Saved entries
"""

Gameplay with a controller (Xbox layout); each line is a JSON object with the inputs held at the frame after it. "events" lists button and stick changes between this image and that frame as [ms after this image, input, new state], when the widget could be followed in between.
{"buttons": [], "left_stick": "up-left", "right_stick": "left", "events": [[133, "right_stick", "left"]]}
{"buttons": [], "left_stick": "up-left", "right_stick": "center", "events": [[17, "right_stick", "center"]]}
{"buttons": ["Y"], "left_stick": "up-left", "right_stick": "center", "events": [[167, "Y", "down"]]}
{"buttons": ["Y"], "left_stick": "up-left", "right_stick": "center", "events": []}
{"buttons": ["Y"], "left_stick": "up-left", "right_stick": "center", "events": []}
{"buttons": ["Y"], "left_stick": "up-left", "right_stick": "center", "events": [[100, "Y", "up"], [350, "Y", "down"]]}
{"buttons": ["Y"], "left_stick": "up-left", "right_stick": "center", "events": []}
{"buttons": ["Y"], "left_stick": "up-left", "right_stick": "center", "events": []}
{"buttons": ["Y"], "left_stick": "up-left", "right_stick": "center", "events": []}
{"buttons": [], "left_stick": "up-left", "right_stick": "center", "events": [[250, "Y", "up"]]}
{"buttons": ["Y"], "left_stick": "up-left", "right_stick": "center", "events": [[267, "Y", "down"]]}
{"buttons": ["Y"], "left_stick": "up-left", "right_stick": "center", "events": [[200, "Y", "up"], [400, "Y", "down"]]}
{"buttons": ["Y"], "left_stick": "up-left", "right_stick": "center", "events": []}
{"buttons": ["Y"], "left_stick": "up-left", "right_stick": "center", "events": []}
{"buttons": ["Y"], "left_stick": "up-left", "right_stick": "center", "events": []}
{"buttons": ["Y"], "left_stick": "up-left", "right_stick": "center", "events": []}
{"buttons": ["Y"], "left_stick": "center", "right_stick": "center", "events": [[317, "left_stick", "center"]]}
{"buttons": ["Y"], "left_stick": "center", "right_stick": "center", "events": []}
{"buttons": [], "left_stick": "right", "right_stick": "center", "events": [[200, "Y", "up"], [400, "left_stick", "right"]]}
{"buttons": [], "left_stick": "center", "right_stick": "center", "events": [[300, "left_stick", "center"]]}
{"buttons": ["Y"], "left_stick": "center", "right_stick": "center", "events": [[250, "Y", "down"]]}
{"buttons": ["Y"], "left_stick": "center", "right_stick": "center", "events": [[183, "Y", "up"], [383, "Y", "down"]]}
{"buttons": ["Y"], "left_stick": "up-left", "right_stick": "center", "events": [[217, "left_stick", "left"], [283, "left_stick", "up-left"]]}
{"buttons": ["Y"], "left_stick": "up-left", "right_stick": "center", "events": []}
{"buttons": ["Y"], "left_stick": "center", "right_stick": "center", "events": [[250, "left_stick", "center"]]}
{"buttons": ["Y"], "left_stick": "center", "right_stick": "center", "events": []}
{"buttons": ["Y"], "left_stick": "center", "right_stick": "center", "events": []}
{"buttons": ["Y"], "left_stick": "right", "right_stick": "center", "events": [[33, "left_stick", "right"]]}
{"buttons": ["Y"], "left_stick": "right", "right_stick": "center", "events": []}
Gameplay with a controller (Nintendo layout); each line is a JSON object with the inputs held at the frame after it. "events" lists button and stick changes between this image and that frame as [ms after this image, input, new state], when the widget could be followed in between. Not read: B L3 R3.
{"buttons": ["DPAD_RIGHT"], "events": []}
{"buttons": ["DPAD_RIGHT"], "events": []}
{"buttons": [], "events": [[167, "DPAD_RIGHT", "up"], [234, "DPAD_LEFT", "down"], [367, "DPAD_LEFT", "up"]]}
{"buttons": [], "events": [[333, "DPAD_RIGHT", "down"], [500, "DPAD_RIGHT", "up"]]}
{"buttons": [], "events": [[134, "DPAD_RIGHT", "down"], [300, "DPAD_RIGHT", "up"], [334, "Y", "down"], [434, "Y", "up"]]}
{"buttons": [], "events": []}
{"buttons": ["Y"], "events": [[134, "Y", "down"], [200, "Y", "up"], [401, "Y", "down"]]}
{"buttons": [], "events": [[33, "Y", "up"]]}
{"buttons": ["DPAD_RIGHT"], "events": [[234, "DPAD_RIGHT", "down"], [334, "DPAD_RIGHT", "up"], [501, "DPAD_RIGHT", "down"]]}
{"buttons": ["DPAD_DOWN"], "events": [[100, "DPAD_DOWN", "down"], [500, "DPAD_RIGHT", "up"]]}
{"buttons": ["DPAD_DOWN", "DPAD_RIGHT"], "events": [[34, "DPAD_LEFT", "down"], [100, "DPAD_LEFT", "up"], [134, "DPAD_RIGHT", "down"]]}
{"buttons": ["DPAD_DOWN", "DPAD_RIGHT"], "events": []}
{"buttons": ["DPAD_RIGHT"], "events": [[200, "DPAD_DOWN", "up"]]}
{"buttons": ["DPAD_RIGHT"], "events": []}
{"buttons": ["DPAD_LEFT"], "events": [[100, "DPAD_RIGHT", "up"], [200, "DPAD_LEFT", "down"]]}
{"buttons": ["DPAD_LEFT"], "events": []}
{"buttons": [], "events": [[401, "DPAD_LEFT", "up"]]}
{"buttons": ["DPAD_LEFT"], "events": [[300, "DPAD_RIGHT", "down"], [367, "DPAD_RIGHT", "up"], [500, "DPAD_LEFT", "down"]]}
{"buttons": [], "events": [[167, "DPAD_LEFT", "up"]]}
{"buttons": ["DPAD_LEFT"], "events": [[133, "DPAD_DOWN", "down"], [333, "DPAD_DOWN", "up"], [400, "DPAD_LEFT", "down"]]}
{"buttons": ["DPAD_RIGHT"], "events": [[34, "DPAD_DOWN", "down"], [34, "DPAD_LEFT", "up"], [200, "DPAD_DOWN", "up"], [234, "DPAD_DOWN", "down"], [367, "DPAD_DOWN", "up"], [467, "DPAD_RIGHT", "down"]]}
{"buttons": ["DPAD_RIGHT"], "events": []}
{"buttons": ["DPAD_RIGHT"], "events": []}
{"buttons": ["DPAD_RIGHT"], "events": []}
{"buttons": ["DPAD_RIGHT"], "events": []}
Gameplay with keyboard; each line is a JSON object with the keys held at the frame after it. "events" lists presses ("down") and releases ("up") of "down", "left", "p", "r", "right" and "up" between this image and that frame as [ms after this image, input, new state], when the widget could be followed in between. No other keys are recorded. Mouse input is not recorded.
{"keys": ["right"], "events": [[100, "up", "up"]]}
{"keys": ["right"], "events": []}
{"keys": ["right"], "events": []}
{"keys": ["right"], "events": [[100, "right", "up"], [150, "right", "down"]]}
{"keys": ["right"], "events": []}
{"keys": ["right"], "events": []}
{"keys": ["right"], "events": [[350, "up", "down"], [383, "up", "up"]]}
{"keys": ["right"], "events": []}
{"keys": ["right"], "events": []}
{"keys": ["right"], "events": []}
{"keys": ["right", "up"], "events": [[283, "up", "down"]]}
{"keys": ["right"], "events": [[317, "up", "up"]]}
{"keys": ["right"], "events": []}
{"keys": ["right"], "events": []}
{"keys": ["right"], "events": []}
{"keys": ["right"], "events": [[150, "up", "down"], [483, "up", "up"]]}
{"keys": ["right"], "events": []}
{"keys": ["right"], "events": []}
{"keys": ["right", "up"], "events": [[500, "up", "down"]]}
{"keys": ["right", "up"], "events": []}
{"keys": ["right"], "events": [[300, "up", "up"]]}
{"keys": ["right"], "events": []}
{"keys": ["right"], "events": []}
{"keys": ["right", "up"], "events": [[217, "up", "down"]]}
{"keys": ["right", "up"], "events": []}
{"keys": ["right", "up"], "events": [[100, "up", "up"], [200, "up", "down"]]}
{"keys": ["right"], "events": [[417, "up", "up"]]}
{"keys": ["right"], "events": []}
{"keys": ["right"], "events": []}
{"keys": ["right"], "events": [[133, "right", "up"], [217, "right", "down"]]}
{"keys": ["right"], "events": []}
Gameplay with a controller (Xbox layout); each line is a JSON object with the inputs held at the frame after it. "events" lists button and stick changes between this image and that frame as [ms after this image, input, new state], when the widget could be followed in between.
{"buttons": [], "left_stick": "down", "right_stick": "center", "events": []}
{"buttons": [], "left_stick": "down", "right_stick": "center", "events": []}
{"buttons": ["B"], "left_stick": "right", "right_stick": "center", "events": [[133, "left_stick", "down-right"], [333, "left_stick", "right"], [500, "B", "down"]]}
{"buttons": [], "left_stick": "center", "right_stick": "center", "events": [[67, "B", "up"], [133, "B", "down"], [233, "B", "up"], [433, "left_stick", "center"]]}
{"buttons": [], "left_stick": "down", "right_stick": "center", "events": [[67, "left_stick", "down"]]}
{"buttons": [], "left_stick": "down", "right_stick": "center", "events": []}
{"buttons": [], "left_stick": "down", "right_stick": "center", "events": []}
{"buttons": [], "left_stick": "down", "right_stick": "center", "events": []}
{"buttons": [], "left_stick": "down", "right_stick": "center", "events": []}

"""

_YOUR INSTRUCTIONS_
Where a line in the records above contains the word "frame", copy that line.

_YOUR RESPONSE_
Gameplay with a controller (Xbox layout); each line is a JSON object with the inputs held at the frame after it. "events" lists button and stick changes between this image and that frame as [ms after this image, input, new state], when the widget could be followed in between.
Gameplay with a controller (Nintendo layout); each line is a JSON object with the inputs held at the frame after it. "events" lists button and stick changes between this image and that frame as [ms after this image, input, new state], when the widget could be followed in between. Not read: B L3 R3.
Gameplay with keyboard; each line is a JSON object with the keys held at the frame after it. "events" lists presses ("down") and releases ("up") of "down", "left", "p", "r", "right" and "up" between this image and that frame as [ms after this image, input, new state], when the widget could be followed in between. No other keys are recorded. Mouse input is not recorded.
Gameplay with a controller (Xbox layout); each line is a JSON object with the inputs held at the frame after it. "events" lists button and stick changes between this image and that frame as [ms after this image, input, new state], when the widget could be followed in between.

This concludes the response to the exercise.